__Provided records__.
= Beginning of Section =

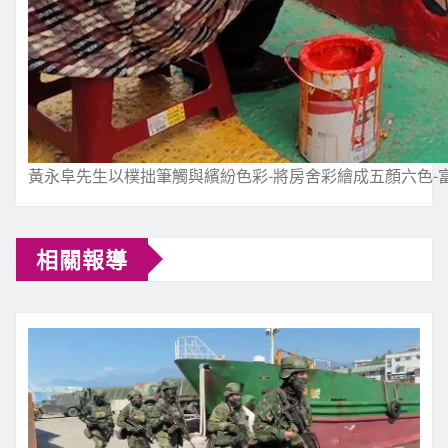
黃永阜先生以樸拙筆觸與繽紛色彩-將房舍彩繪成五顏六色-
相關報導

= End of Section =
= Beginning of Section =

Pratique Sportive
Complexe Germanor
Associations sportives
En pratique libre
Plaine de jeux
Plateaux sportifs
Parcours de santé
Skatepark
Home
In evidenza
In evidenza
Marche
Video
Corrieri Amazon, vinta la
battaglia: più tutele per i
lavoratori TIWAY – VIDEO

= End of Section =
= Beginning of Section =

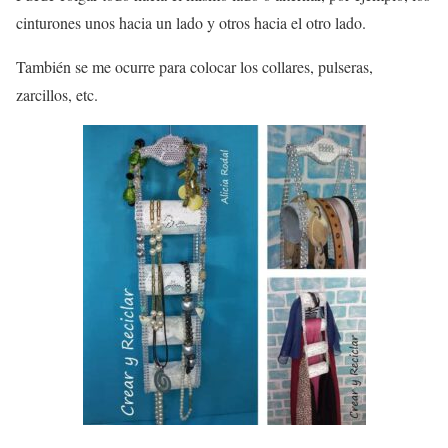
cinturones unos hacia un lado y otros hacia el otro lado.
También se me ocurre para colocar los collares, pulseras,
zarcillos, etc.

= End of Section =

__Problem statement__. Copy out, character for character, every line from the one containing "Pratique Sportive" up to and including the one containing "lavoratori TIWAY – VIDEO".

__Solution for this problem__.
Pratique Sportive
Complexe Germanor
Associations sportives
En pratique libre
Plaine de jeux
Plateaux sportifs
Parcours de santé
Skatepark
Home
In evidenza
In evidenza
Marche
Video
Corrieri Amazon, vinta la
battaglia: più tutele per i
lavoratori TIWAY – VIDEO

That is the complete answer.